Of course there are stubborn people in the world and in literature, people who do not learn from experience, people who will argue about everything. But they’re rarely wrong about everything. Boromir is dense to the point that it damages his credibility as a character. He hails from one of the more dangerous areas of Middle-earth. If his judgment had been always been this poor, I have trouble believing that he would have lived long enough to journey to Rivendell. It seems more likely that he would have done something foolish in battle and have been gutted by an orc years earlier. I’m inclined to think that up until he arrived at Rivendell, he was a competent fighter and capable of making decisions that wouldn’t get him killed. Tolkien has Boromir be wrong so often that it feels manipulative—I resent being told how to feel about a character.

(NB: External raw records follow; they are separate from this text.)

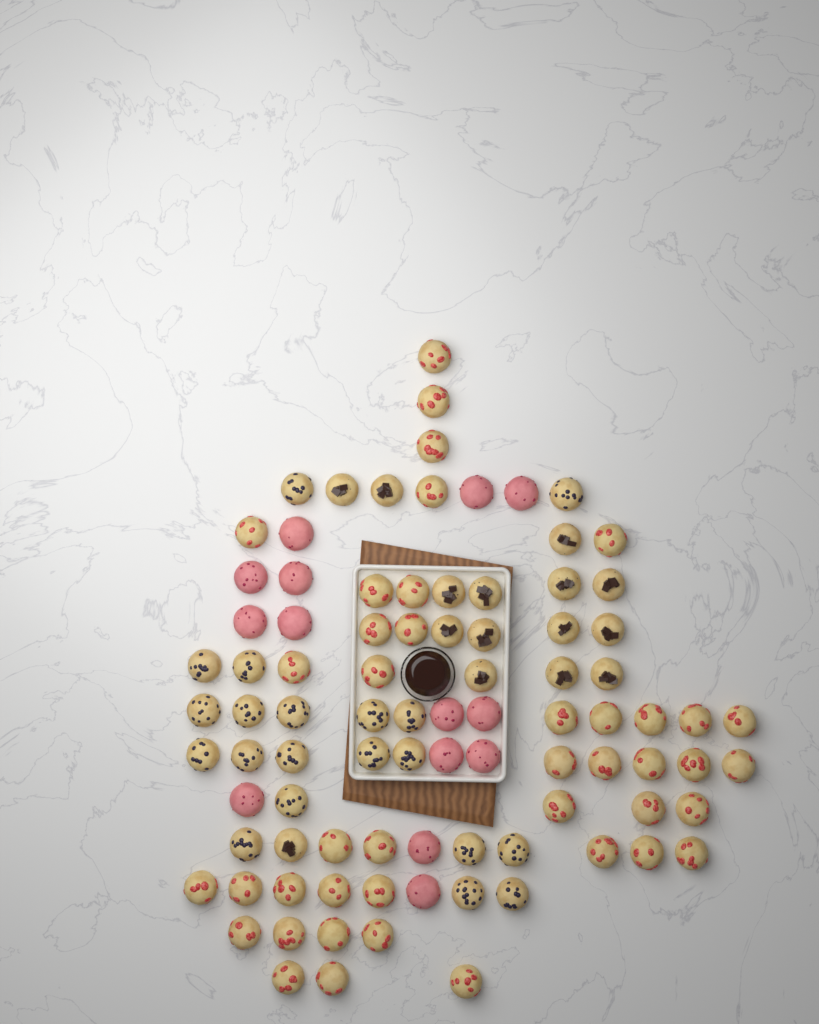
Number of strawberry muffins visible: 42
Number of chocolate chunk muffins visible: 15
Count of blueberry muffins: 20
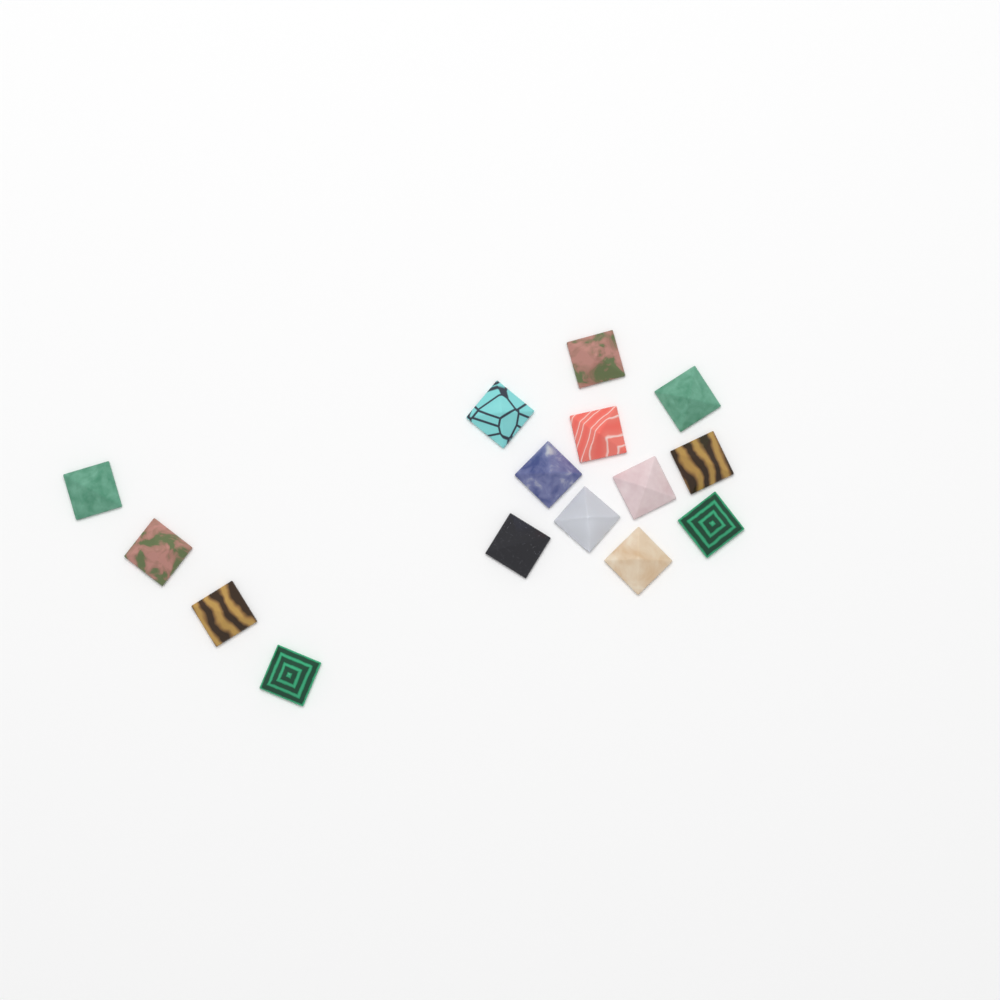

Boromir is certainly necessary to the story. Someone (besides Gollum) has to be seduced by the Ring, and the mounting death toll reminds the reader that it’s possible that the quest will fail long before anyone sees Mordor. I get that Tolkien preferred characters who were clearly good or evil. Boromir has to be a mixture of both in order to function in his role in the story, which may have made him difficult to work with. But I think the book would have been stronger if Boromir had had more praiseworthy qualities and had been a more credible character overall; betrayal hits harder when it’s unexpected.